*** Given data ***

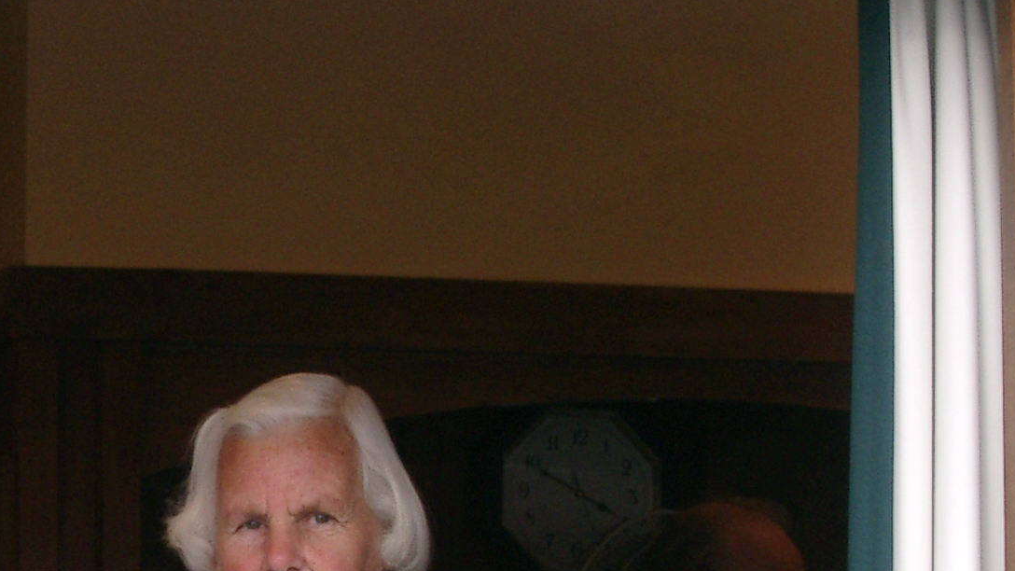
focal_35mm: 200
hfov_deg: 10.7
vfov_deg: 6.0
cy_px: 745
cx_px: -19
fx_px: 5383
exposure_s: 1/80
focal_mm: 17.7
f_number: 4.2
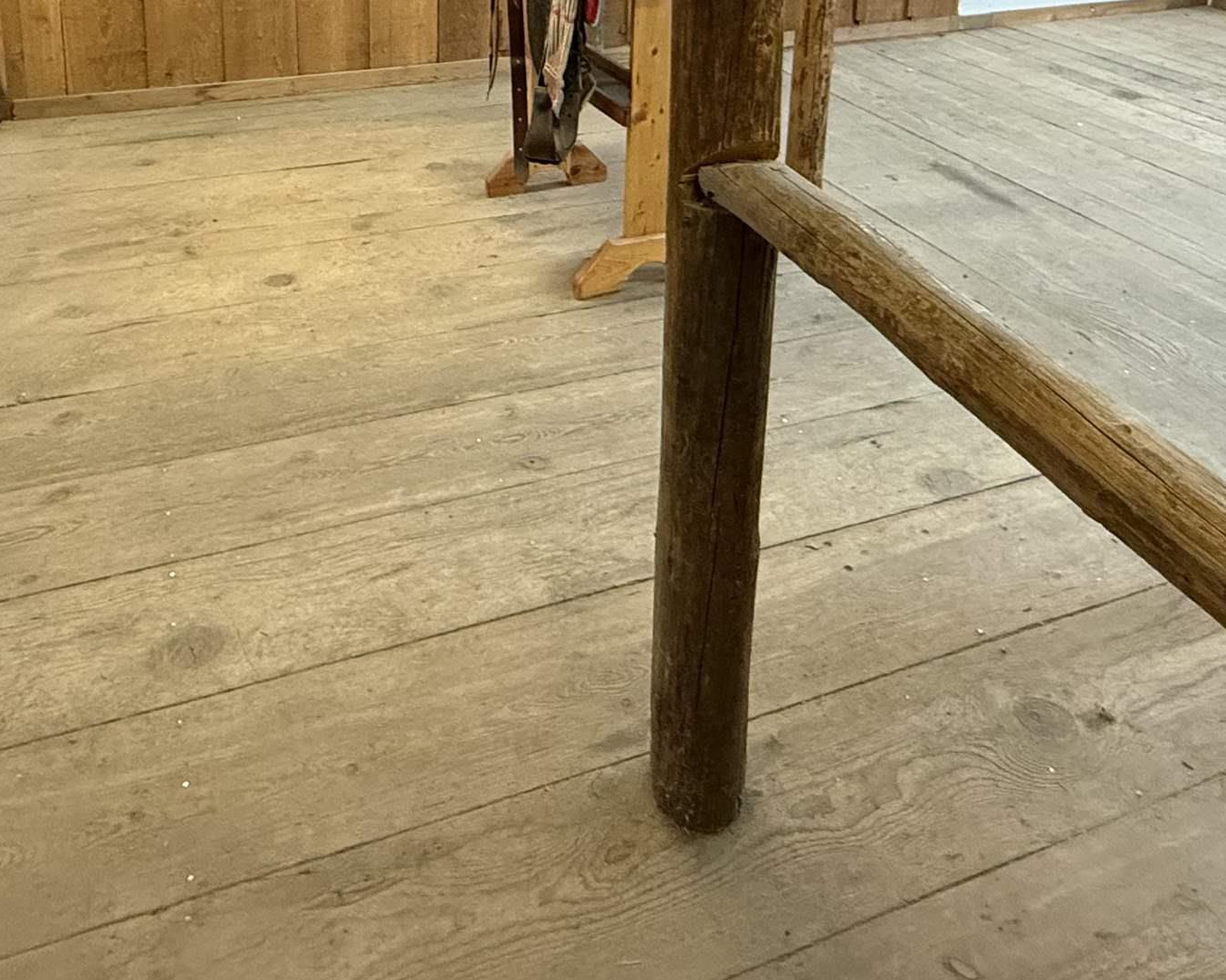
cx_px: 523
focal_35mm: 31
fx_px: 1125
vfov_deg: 40.4
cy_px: -29
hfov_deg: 56.9
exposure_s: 1/60
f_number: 2.2
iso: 640
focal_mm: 2.22
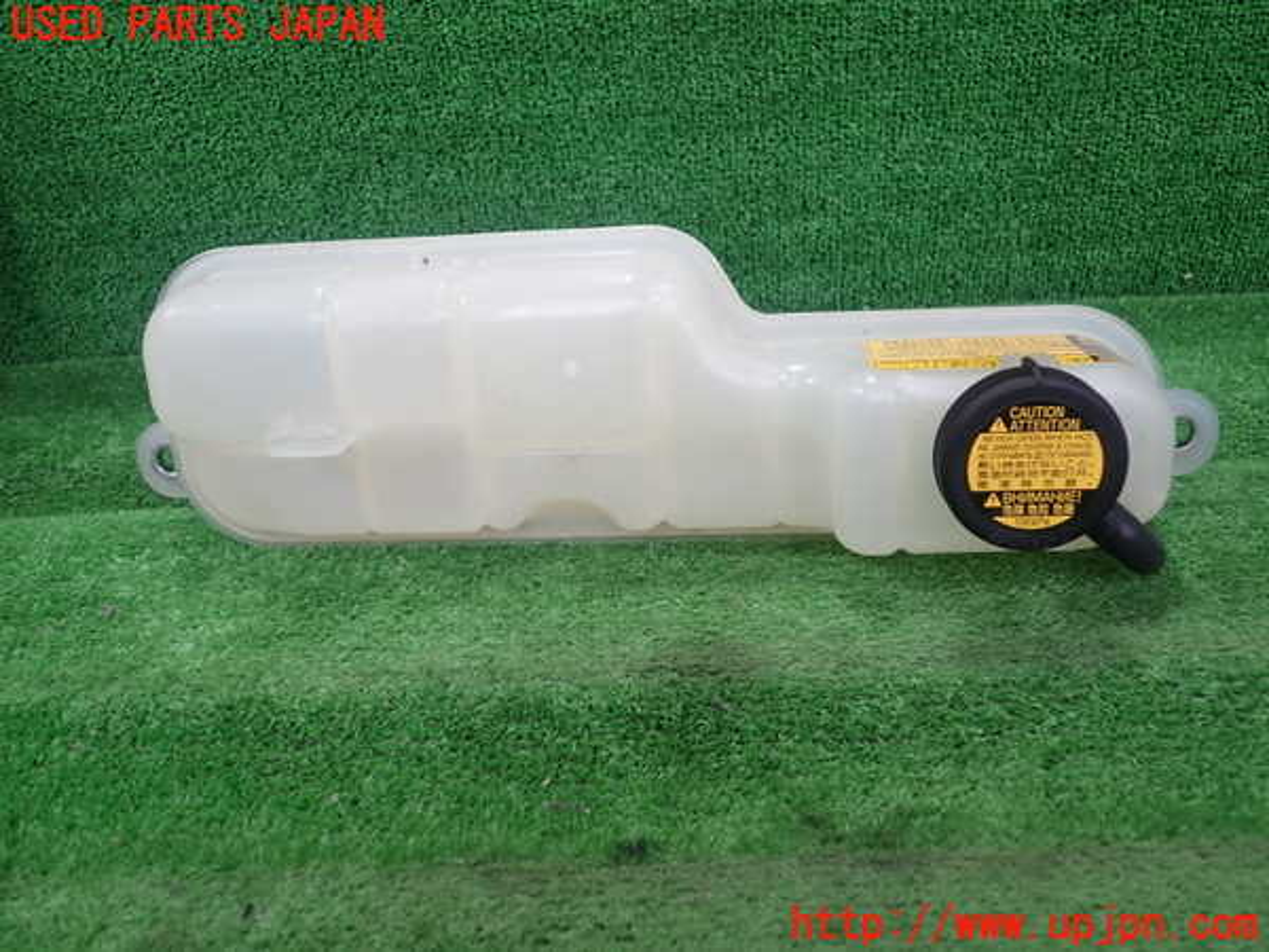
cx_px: 634
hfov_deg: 60.0
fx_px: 1100
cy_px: 476
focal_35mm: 30
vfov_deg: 46.8
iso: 160
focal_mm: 5.5
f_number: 2.3
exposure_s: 1/125
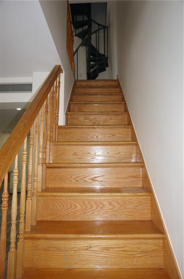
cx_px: 92
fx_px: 185
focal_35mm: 24
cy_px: 140
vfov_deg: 73.9
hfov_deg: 52.9
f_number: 4
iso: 125
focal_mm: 16
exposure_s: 1/60
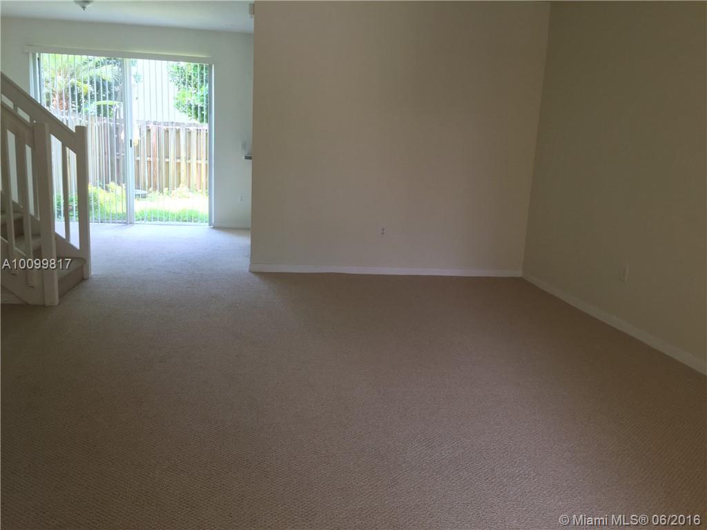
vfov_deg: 48.2
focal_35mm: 29
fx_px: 592
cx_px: 354
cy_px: 265
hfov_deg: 61.7
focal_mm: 4.15
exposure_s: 1/30
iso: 40
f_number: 2.2
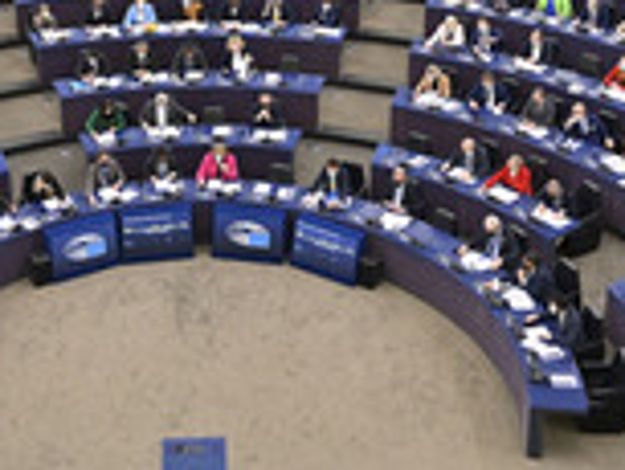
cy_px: -123
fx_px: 1482
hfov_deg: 23.8
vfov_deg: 17.1
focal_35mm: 82
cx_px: 231
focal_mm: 29
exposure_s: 1/250
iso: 1250
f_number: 4
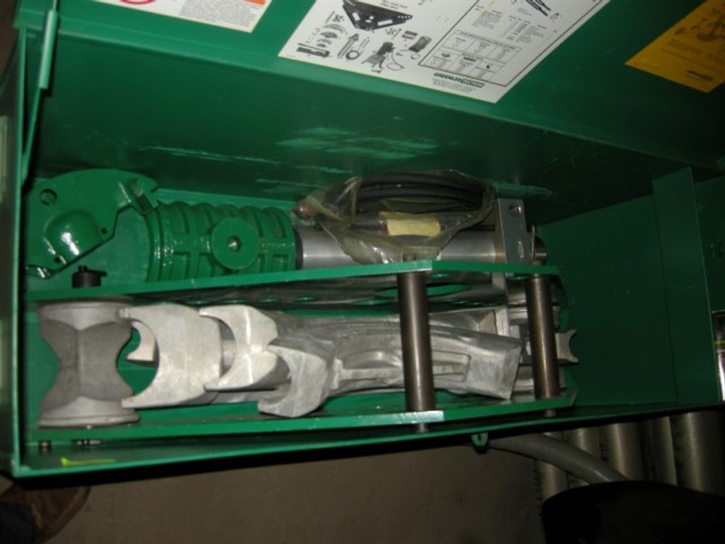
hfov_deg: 52.6
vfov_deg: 40.7
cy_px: 272
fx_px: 733
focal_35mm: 35
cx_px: 362
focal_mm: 7.5
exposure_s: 1/60
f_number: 2.7
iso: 64
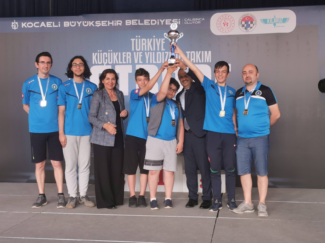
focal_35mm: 50
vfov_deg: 29.1
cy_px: 122
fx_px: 469
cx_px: 162
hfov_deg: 38.2
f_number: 1.8
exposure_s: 1/100
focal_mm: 5.58
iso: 100
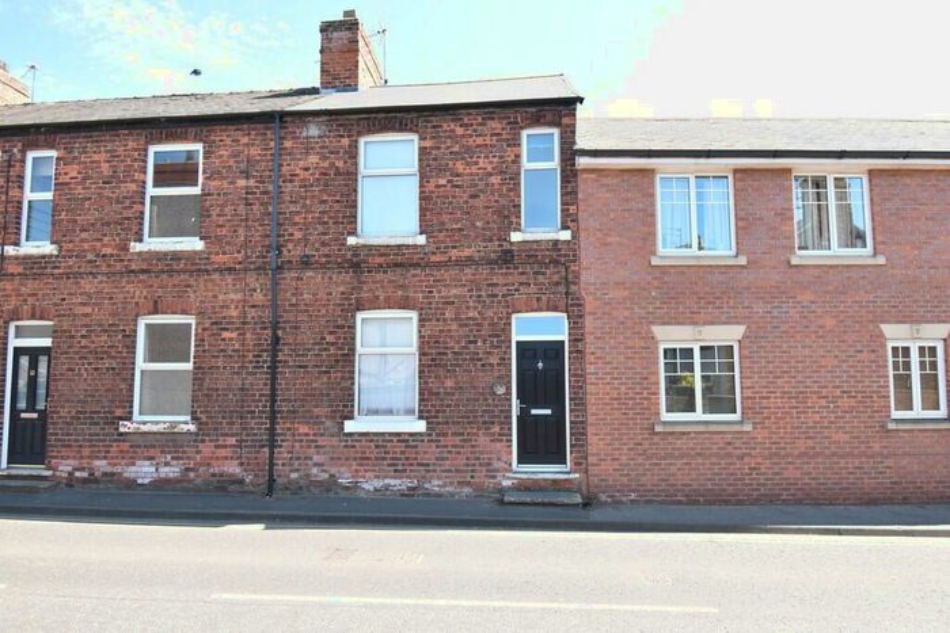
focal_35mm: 20
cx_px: 475
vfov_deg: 63.2
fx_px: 515
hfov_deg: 85.4
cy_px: 316
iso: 250
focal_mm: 13
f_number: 6.3
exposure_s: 1/160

*** End of Given data ***

Task: Set down every record above exactly as it stands, but skip the pictures.

Response area:
focal_35mm: 200
hfov_deg: 10.7
vfov_deg: 6.0
cy_px: 745
cx_px: -19
fx_px: 5383
exposure_s: 1/80
focal_mm: 17.7
f_number: 4.2
cx_px: 523
focal_35mm: 31
fx_px: 1125
vfov_deg: 40.4
cy_px: -29
hfov_deg: 56.9
exposure_s: 1/60
f_number: 2.2
iso: 640
focal_mm: 2.22
cx_px: 634
hfov_deg: 60.0
fx_px: 1100
cy_px: 476
focal_35mm: 30
vfov_deg: 46.8
iso: 160
focal_mm: 5.5
f_number: 2.3
exposure_s: 1/125
cx_px: 92
fx_px: 185
focal_35mm: 24
cy_px: 140
vfov_deg: 73.9
hfov_deg: 52.9
f_number: 4
iso: 125
focal_mm: 16
exposure_s: 1/60
vfov_deg: 48.2
focal_35mm: 29
fx_px: 592
cx_px: 354
cy_px: 265
hfov_deg: 61.7
focal_mm: 4.15
exposure_s: 1/30
iso: 40
f_number: 2.2
cy_px: -123
fx_px: 1482
hfov_deg: 23.8
vfov_deg: 17.1
focal_35mm: 82
cx_px: 231
focal_mm: 29
exposure_s: 1/250
iso: 1250
f_number: 4
hfov_deg: 52.6
vfov_deg: 40.7
cy_px: 272
fx_px: 733
focal_35mm: 35
cx_px: 362
focal_mm: 7.5
exposure_s: 1/60
f_number: 2.7
iso: 64
focal_35mm: 50
vfov_deg: 29.1
cy_px: 122
fx_px: 469
cx_px: 162
hfov_deg: 38.2
f_number: 1.8
exposure_s: 1/100
focal_mm: 5.58
iso: 100
focal_35mm: 20
cx_px: 475
vfov_deg: 63.2
fx_px: 515
hfov_deg: 85.4
cy_px: 316
iso: 250
focal_mm: 13
f_number: 6.3
exposure_s: 1/160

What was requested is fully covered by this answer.